What to work on =
(1) In the blog, why does the writer decide not to become a teacher? Answer in one to three sentences.
(2) According to the blog, where is the writer going to spend spring break?
(3) Continue the blog from its last sentence.

18.3.09



I have been enchanted by faces lately. 


15.3.09



When I look outside. What do I see. Its hard to label the out of doors. 

With such a vast area being covered, how could it be put into words. 
I would assume, the only way to give an accurate description would be
the lack of words. The silence. The pure essence of experiencing is so much better
then explaining. 

1.3.09

A new focus.

It is snowing and spring break is in four days. Does not seem likely it will be a warm break. But I'm ok with that, time off will be wonderful. I'm excited about being in morganton with family and old friends. I never thought friends I made in highschool, would be to this day some of the most amazing people I have ever met. 

I wonder if thats because, if they were your friends at the most awkward stage in your life, they are going to stick with you while you become more self aware. I would like to think thats true. I'm speechless at how incredible some of the people from highschool are turning out to be. Yeah break is going to be good. 

I wanted to share this website, it's one of my art teachers for this semester. Isn't she amazing? 

25.2.09

New Year.

So this will be my first post of the new year. And no surprise when I say much has changed. Which is the usual case when time is involved. I am not going to bore you or myself with writing down insignificant details.  But I will say this, life has been exciting.  Of course its had its low points, mixed in with even lower points. But the thrill of getting back up is well worth the wait. 


And to be honest the silent moments are what give me inspiration, they seem to be the only moments that show me truth. Talk is overrated, give me silence any day. I think if I had to pick my perfect conditions this is what they would consist of: 
1. sitting outside, while its warm(above 60) 
2. art supplies in hand
3. or a good book
4. soaking up life. 

I can't be a teacher anymore. I have realized that my ideals and what I want for myself and for other people don't coincide with what our schools are teaching. In my education class the other day we were having a discussion about how we are preparing children to learn and produce things so we can get them a good job with a good salary. 
Really? Am I the only one who thinks this is bullshit. I do not want the human race to continue this oblivious cycle of thinking in order to feel whole, and accomplished your bank account has to be full.  I can't be part of something thats main goal is Kids, Learn, Pass Test, Make Money. 

Well thats my complaining for the day. 
Here is some sketches I have been doing for life drawing.  
I'm going to try and make this outlet more about my art then about my issues. 




 

27.12.08

Bittersweet


When I'm alone, I pretend I'm living our fairy tale. The one you promised, the one you said I always deserved. It really is beautiful, this magical place where everything is perfect and you actually follow through with your promises. I love it here. Its intoxicating. Your intoxicating. As much as I know you will always let me down, as much as you tell me to find somebody better, the only thing I want is for you to be that somebody. For you to change and show me all this love you talk about. For You to finally put me first, just once, just this time. Please. I always turn to begging when your around. Pathetic yes, but logic doesn't seem to work. You know tears feel like acid. I should know, every night you were in town I cried thinking maybe you would make time for me tomorrow, or the next day. Foolish foolish girl. Always wanting what I can't have, but even when I had it and it burnt me, I still wanted it. There are so many people out there who want to spend time with me, and would make it happen no matter what, following through is what they call it these days; but I just want the one person who can't find any time. Time is not that elusive, of course it's not real, but what is these days? Your love for me surely doesn't feel real, passion haven't seen that in ages, truth is that real either? What's real, what is real? I do not know today.

Data supplied =
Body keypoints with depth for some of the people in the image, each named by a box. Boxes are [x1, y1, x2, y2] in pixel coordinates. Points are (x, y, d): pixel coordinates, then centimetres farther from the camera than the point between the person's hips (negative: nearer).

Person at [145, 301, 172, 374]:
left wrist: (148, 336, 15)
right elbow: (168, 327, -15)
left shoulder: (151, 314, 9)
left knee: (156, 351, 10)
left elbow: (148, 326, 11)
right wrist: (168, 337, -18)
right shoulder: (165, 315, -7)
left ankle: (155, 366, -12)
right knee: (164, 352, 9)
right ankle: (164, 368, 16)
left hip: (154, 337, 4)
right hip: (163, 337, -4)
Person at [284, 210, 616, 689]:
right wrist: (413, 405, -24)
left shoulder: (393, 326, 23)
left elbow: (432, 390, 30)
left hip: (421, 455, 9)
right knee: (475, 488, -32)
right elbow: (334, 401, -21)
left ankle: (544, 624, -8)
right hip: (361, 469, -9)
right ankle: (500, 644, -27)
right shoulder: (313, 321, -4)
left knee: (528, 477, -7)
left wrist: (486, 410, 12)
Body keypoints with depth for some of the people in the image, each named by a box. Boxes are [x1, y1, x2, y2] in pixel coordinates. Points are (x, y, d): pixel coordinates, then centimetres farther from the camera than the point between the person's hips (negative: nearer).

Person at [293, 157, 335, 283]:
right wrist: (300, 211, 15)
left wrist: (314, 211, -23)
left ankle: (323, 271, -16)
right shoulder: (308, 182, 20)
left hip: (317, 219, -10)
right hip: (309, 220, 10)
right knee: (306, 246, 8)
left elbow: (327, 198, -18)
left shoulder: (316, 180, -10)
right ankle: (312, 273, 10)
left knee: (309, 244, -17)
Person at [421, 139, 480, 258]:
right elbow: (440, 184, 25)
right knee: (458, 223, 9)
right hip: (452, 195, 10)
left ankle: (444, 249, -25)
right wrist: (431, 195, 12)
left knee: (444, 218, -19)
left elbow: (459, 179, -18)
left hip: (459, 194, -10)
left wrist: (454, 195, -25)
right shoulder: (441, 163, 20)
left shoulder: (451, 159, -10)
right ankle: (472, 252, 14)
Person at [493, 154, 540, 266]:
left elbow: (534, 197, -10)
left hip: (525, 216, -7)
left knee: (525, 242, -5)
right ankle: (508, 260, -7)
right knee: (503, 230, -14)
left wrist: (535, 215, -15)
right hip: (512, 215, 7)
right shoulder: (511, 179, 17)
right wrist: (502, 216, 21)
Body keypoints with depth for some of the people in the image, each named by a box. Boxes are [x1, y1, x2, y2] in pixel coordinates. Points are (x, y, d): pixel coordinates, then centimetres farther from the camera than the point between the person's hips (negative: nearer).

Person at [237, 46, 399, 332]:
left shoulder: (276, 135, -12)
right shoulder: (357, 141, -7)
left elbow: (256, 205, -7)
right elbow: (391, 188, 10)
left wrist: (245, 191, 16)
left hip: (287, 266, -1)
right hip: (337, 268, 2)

Answers to the exercise =
(1) The writer realizes that their ideals, and what they want for themselves and others, don't match what schools teach. A class discussion showed that children are being prepared to learn and produce so they can get good jobs with good salaries, and the writer won't be part of a system whose main goal is "Kids, Learn, Pass Test, Make Money."

(2) In Morganton, with family and old friends.

(3)
I hope you know I ache for you. Always have and always will. Sadly I don't think you will do anything to fix it. 




But maybe just this once you will surprise me.  

9.12.08

Death.

Finals. Finals. Finals. Yes it is that time of the year again where life as I know it is put on halt and replaced with endless hours staring at a computer screen and other random books.

My eyes may actually fall out of my head. Not sure if that has ever happened to someone before, but I could be the first. 
Along with the dark circles, there is the constant back ache from being hunched over a table studying, growling stomach from forgetting to eat, and very greasy hair from the showers not being taken. 
Oh yes I love finals. It brings out the best in people. Everyone is on edge about to yell at each other over nothing. 
Ah finals, why do you have to only last a week.


2.12.08

A grounded middle.

School has been hectic. Life confusing. But within all this chaos I feel like I am at the calm center. Its so amazing to step back and see everything for what it is. I hear that the middle of a hurricane is one of the most beautiful sights and places to be. Surrounded by destruction and within is this place of serenity.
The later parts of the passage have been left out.